For a brief moment in time, rock music seemed to be changing the entire world in the 1960s. Whereas most people were opening their minds to the possibilities of music, there were just as many who saw the whole thing as a lifestyle that could create peace on earth through the power of a few chords and just the right lyric sheet to tie everything together. The Beatles were already at the forefront of that movement, but once George Harrison got to see the hippy movement up close, he realised that he didn’t really have much time for it.

This is strange because the hippies were living in a world that the Fab Four helped create. Regardless of who officially started the ‘Summer of Love’, albums like Revolver and Sgt Peppers helped expose many fans to the idea of living together as one people, which was eventually shot through the roof the minute that the group released their anthem ‘All You Need Is Love’.

However, the idea of utopia was looking a little bit different on the West Coast. Whereas most people were looking to put flowers in their hair and experience the free love movement, there was a flip side to that kind of mentality. As opposed to trying to live the lifestyle, most people just got into the business because they wanted sex and drugs and didn’t care much for rock and roll at all.

When Harrison turned up at the legendary Haight Ashbury scene, though, he was already being treated like the Messiah. People were looking to give him drugs left and right, and the minute that he wanted out; the audience wouldn’t let him leave, which led to his car being shaken by a mob of fans as he tried to get out of the place.

Instead of the fantastic spectacle he had been promised, Harrison thought the entire scene was a cheap version of what he was trying to create, saying in Living in the Material World, “Instead, it turned out to be just a lot of bums. Many of them were just very young kids who’d come from all over America and dropped acid and gone to this mecca of LSD.”

That kind of mentality was also coming back around to bite people on the other side of the world as well. Despite already having mental issues, Syd Barrett succumbed to the effects of LSD and his fragile mind when he left Pink Floyd, as well as Peter Green of Fleetwood Mac leaving his group after frying his brain one too many times.

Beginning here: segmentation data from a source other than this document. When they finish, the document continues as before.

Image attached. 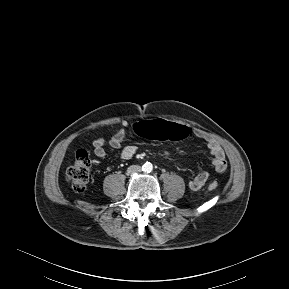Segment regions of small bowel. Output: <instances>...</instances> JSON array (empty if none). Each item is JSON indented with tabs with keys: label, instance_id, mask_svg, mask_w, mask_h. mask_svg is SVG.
Listing matches in <instances>:
<instances>
[{
	"label": "small bowel",
	"instance_id": "obj_1",
	"mask_svg": "<svg viewBox=\"0 0 289 289\" xmlns=\"http://www.w3.org/2000/svg\"><path fill=\"white\" fill-rule=\"evenodd\" d=\"M133 125L134 124H129L127 121H123L120 125V128L109 139L108 141L109 146L115 149L120 148L122 146V143L127 133L129 131L134 133ZM194 135L205 141L210 151V154L212 156L214 172L216 173L224 172L227 169V161H226L225 153L222 147L214 139L208 137L202 130L195 129ZM105 144H106V140L102 137L96 138L93 141L94 154L99 159H104L106 157ZM136 150H137L136 146L126 145L122 148L120 157L123 160H129L135 155ZM209 177H210V173L207 171H203L189 181V187L192 190L201 189L206 184Z\"/></svg>",
	"mask_w": 289,
	"mask_h": 289
}]
</instances>
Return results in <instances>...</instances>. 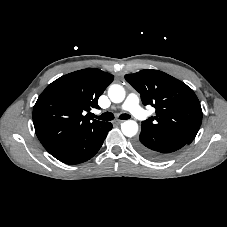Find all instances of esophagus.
<instances>
[{
    "instance_id": "34e87169",
    "label": "esophagus",
    "mask_w": 227,
    "mask_h": 227,
    "mask_svg": "<svg viewBox=\"0 0 227 227\" xmlns=\"http://www.w3.org/2000/svg\"><path fill=\"white\" fill-rule=\"evenodd\" d=\"M114 123L115 124H121V123H123V120H115Z\"/></svg>"
}]
</instances>
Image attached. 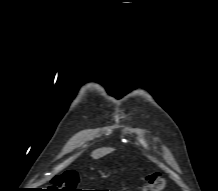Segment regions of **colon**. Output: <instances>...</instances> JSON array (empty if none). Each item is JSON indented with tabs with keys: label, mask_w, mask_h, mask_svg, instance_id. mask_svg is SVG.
I'll return each instance as SVG.
<instances>
[{
	"label": "colon",
	"mask_w": 218,
	"mask_h": 191,
	"mask_svg": "<svg viewBox=\"0 0 218 191\" xmlns=\"http://www.w3.org/2000/svg\"><path fill=\"white\" fill-rule=\"evenodd\" d=\"M56 183L61 191H80L78 189V176L72 172H65L55 177ZM166 181L159 173H151L146 177L142 191H164Z\"/></svg>",
	"instance_id": "5ec220e1"
}]
</instances>
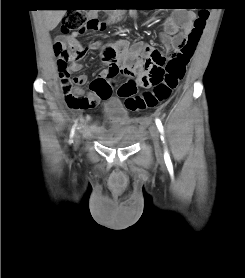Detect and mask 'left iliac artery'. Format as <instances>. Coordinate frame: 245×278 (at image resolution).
Wrapping results in <instances>:
<instances>
[{"label":"left iliac artery","mask_w":245,"mask_h":278,"mask_svg":"<svg viewBox=\"0 0 245 278\" xmlns=\"http://www.w3.org/2000/svg\"><path fill=\"white\" fill-rule=\"evenodd\" d=\"M155 122H156V125H157L159 131L163 134V125H162L161 121L159 119H156ZM161 138L164 139L163 136H161ZM164 159H165L166 163L171 162L169 154L167 152H165Z\"/></svg>","instance_id":"44dca946"}]
</instances>
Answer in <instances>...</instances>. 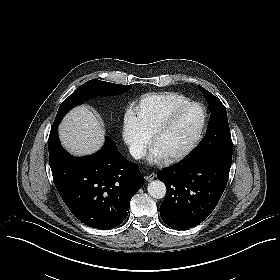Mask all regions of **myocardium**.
<instances>
[{"instance_id":"1","label":"myocardium","mask_w":280,"mask_h":280,"mask_svg":"<svg viewBox=\"0 0 280 280\" xmlns=\"http://www.w3.org/2000/svg\"><path fill=\"white\" fill-rule=\"evenodd\" d=\"M193 106V104H188V108ZM203 121H204V115H203V110L200 109V120L198 122V125L196 126L195 130L193 131V133L188 137V139L185 141V143L182 145V147L170 154L168 156V158L170 160H177L178 158H180L181 156H183L187 150L189 149L190 145L193 143V141L199 136L201 130H202V127H203ZM164 128H161L159 131H157L153 136L152 138L150 139V147L151 148H154L155 145H156V141L161 133V131L163 130Z\"/></svg>"}]
</instances>
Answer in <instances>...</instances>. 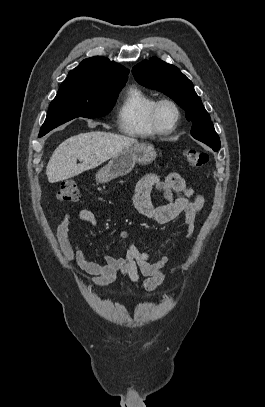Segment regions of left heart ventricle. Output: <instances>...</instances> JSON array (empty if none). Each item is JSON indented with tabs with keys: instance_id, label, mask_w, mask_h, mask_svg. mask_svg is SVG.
Returning a JSON list of instances; mask_svg holds the SVG:
<instances>
[{
	"instance_id": "obj_1",
	"label": "left heart ventricle",
	"mask_w": 265,
	"mask_h": 407,
	"mask_svg": "<svg viewBox=\"0 0 265 407\" xmlns=\"http://www.w3.org/2000/svg\"><path fill=\"white\" fill-rule=\"evenodd\" d=\"M175 120V112L170 106H163L160 111V121L164 127H170Z\"/></svg>"
}]
</instances>
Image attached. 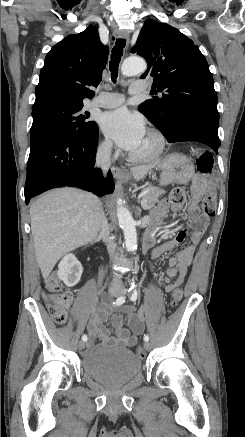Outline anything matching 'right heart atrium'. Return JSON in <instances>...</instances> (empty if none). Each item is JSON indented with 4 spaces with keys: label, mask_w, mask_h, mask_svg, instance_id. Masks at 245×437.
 Segmentation results:
<instances>
[{
    "label": "right heart atrium",
    "mask_w": 245,
    "mask_h": 437,
    "mask_svg": "<svg viewBox=\"0 0 245 437\" xmlns=\"http://www.w3.org/2000/svg\"><path fill=\"white\" fill-rule=\"evenodd\" d=\"M96 157L99 163L108 164L114 157L112 143L108 139H101L96 146Z\"/></svg>",
    "instance_id": "1"
}]
</instances>
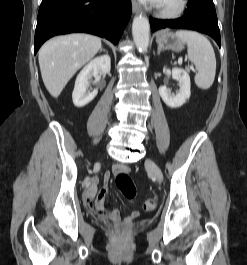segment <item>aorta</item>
Here are the masks:
<instances>
[{
    "label": "aorta",
    "mask_w": 247,
    "mask_h": 265,
    "mask_svg": "<svg viewBox=\"0 0 247 265\" xmlns=\"http://www.w3.org/2000/svg\"><path fill=\"white\" fill-rule=\"evenodd\" d=\"M150 26L146 17L139 15L134 17L132 35L137 49L144 53L149 45Z\"/></svg>",
    "instance_id": "aorta-1"
}]
</instances>
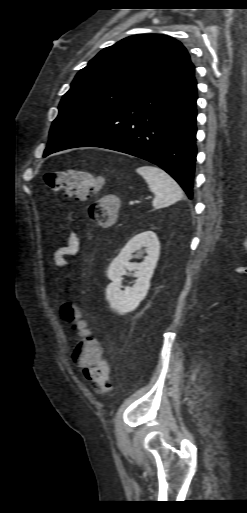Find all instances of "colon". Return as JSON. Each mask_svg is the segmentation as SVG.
Instances as JSON below:
<instances>
[{
	"instance_id": "obj_1",
	"label": "colon",
	"mask_w": 247,
	"mask_h": 513,
	"mask_svg": "<svg viewBox=\"0 0 247 513\" xmlns=\"http://www.w3.org/2000/svg\"><path fill=\"white\" fill-rule=\"evenodd\" d=\"M45 184L61 191L66 199L88 200L92 197L97 180L94 174L85 171L67 169L48 172L44 177ZM117 203L111 195L101 198L100 203L93 202L87 208V217L99 223L102 227L115 224ZM63 318L71 322L78 331L79 340H75L69 348V357L74 361V369L97 393L110 390L108 364L103 359L104 345L101 340H95L87 323L81 318L79 311L70 303L62 306Z\"/></svg>"
}]
</instances>
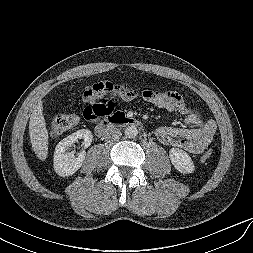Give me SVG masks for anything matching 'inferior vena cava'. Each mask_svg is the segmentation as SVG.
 Wrapping results in <instances>:
<instances>
[{
    "mask_svg": "<svg viewBox=\"0 0 253 253\" xmlns=\"http://www.w3.org/2000/svg\"><path fill=\"white\" fill-rule=\"evenodd\" d=\"M121 136V131L114 127L107 128L104 132V139L108 142L117 141Z\"/></svg>",
    "mask_w": 253,
    "mask_h": 253,
    "instance_id": "1",
    "label": "inferior vena cava"
}]
</instances>
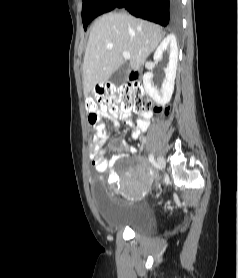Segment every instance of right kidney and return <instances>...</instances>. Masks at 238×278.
Returning a JSON list of instances; mask_svg holds the SVG:
<instances>
[{"label":"right kidney","instance_id":"ca27d5eb","mask_svg":"<svg viewBox=\"0 0 238 278\" xmlns=\"http://www.w3.org/2000/svg\"><path fill=\"white\" fill-rule=\"evenodd\" d=\"M168 48L170 50L169 63L165 69V79L162 83L161 88L158 89L157 86H155L152 82V72L145 73L143 76V84L145 91L157 104L160 105L167 104L170 101L174 91V83L178 61V47L176 38L173 35L167 36L160 43V45L154 53V60H160L162 58L163 52Z\"/></svg>","mask_w":238,"mask_h":278}]
</instances>
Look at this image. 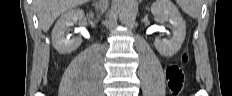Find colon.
Returning a JSON list of instances; mask_svg holds the SVG:
<instances>
[{
    "instance_id": "colon-1",
    "label": "colon",
    "mask_w": 232,
    "mask_h": 96,
    "mask_svg": "<svg viewBox=\"0 0 232 96\" xmlns=\"http://www.w3.org/2000/svg\"><path fill=\"white\" fill-rule=\"evenodd\" d=\"M189 61L187 51H184L181 55L182 64L186 65ZM166 77L169 82V88L172 94L177 95L183 88V73L178 65H170L166 68Z\"/></svg>"
}]
</instances>
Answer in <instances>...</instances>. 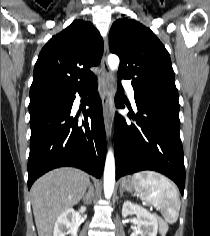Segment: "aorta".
I'll return each mask as SVG.
<instances>
[{
    "mask_svg": "<svg viewBox=\"0 0 210 236\" xmlns=\"http://www.w3.org/2000/svg\"><path fill=\"white\" fill-rule=\"evenodd\" d=\"M119 57L115 54L108 56V65L111 70L119 66ZM115 183V158L111 150L108 151L104 169V194L107 199L112 196Z\"/></svg>",
    "mask_w": 210,
    "mask_h": 236,
    "instance_id": "1",
    "label": "aorta"
}]
</instances>
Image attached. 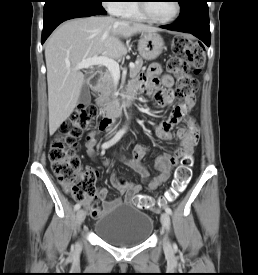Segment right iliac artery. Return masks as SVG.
I'll use <instances>...</instances> for the list:
<instances>
[{"label":"right iliac artery","instance_id":"1","mask_svg":"<svg viewBox=\"0 0 258 275\" xmlns=\"http://www.w3.org/2000/svg\"><path fill=\"white\" fill-rule=\"evenodd\" d=\"M124 132L123 131H119L116 133V135L111 139L109 140L108 142H105L103 145H102V148H109L111 147L112 145H114L116 142H118L121 137L123 136ZM81 207V204L80 203H77L75 206H74V209L75 210H79Z\"/></svg>","mask_w":258,"mask_h":275}]
</instances>
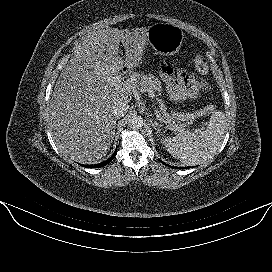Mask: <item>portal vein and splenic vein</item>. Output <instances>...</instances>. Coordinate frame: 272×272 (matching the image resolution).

Whereas most people found their outlet through drugs for the rest of their lives, Harrison continued to follow his muse by building a relationship with God. From the moment The Beatles broke up, some of the best tunes that Harrison ever wrote were about trying to have a relationship with his higher power, whether it was ‘My Sweet Lord’ or reminding people that they could all experience it on ‘Awaiting On You All’.

And Harrison may have been proven correct about the California scene a few months after his visit, with The Rolling Stones’ Altamont concert bringing an end to the idealism angle of the movement when one concertgoer would lose their life at the hands of a Hell’s Angel. Flower Power was fine for the moment it lasted, but Harrison knew there was a line between those who believed and those who were just along for the ride.